-------- Records for processing

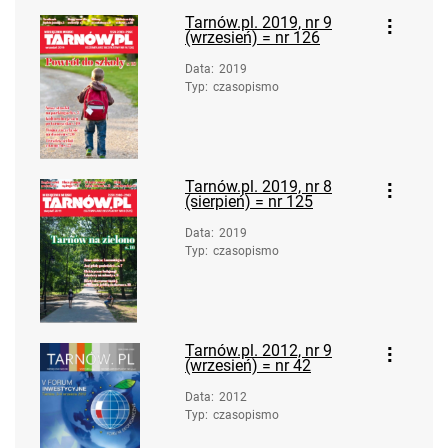
Tarnów.pl. 2019, nr 9
(wrzesień) = nr 126
Data
:
2019
Typ
:
czasopismo
Tarnów.pl. 2019, nr 8
(sierpień) = nr 125
Data
:
2019
Typ
:
czasopismo
Tarnów.pl. 2012, nr 9
(wrzesień) = nr 42
Data
:
2012
Typ
:
czasopismo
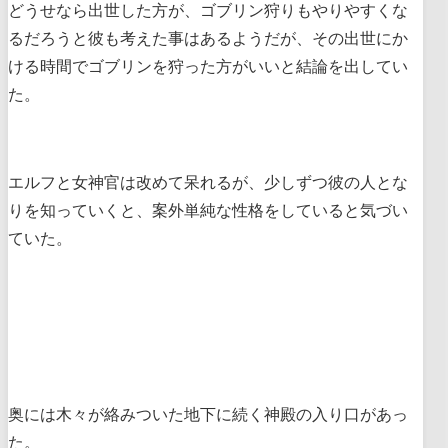
どうせなら出世した方が、ゴブリン狩りもやりやすくな
るだろうと彼も考えた事はあるようだが、その出世にか
ける時間でゴブリンを狩った方がいいと結論を出してい
た。
エルフと女神官は改めて呆れるが、少しずつ彼の人とな
りを知っていくと、案外単純な性格をしていると気づい
ていた。
奥には木々が絡みついた地下に続く神殿の入り口があっ
た。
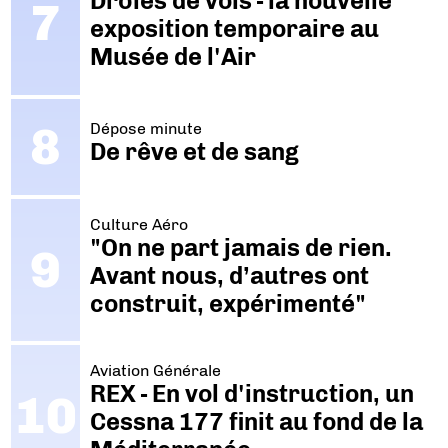
Drôles de vols - la nouvelle
exposition temporaire au
Musée de l'Air
Dépose minute
De rêve et de sang
Culture Aéro
"On ne part jamais de rien.
Avant nous, d’autres ont
construit, expérimenté"
Aviation Générale
REX - En vol d'instruction, un
Cessna 177 finit au fond de la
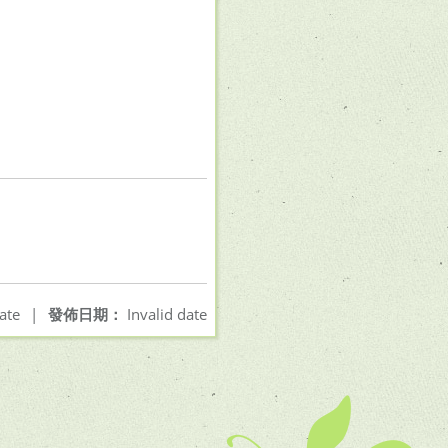
ate
|
發佈日期：
Invalid date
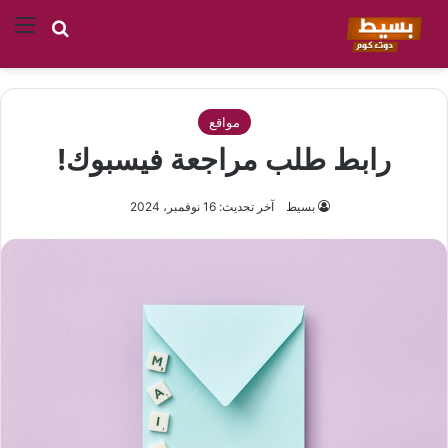
بحث عن
الق
مواقع
رابط طلب مراجعة فيسبوك!
بسيط
آخر تحديث: 16 نوفمبر، 2024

----------------

Exercise brief: The data shown above must be printed again exactly, with no images included.

Response below:
Tarnów.pl. 2019, nr 9
(wrzesień) = nr 126
Data
:
2019
Typ
:
czasopismo
Tarnów.pl. 2019, nr 8
(sierpień) = nr 125
Data
:
2019
Typ
:
czasopismo
Tarnów.pl. 2012, nr 9
(wrzesień) = nr 42
Data
:
2012
Typ
:
czasopismo
どうせなら出世した方が、ゴブリン狩りもやりやすくな
るだろうと彼も考えた事はあるようだが、その出世にか
ける時間でゴブリンを狩った方がいいと結論を出してい
た。
エルフと女神官は改めて呆れるが、少しずつ彼の人とな
りを知っていくと、案外単純な性格をしていると気づい
ていた。
奥には木々が絡みついた地下に続く神殿の入り口があっ
た。
Drôles de vols - la nouvelle
exposition temporaire au
Musée de l'Air
Dépose minute
De rêve et de sang
Culture Aéro
"On ne part jamais de rien.
Avant nous, d’autres ont
construit, expérimenté"
Aviation Générale
REX - En vol d'instruction, un
Cessna 177 finit au fond de la
ate
|
發佈日期：
Invalid date
بحث عن
الق
مواقع
رابط طلب مراجعة فيسبوك!
بسيط
آخر تحديث: 16 نوفمبر، 2024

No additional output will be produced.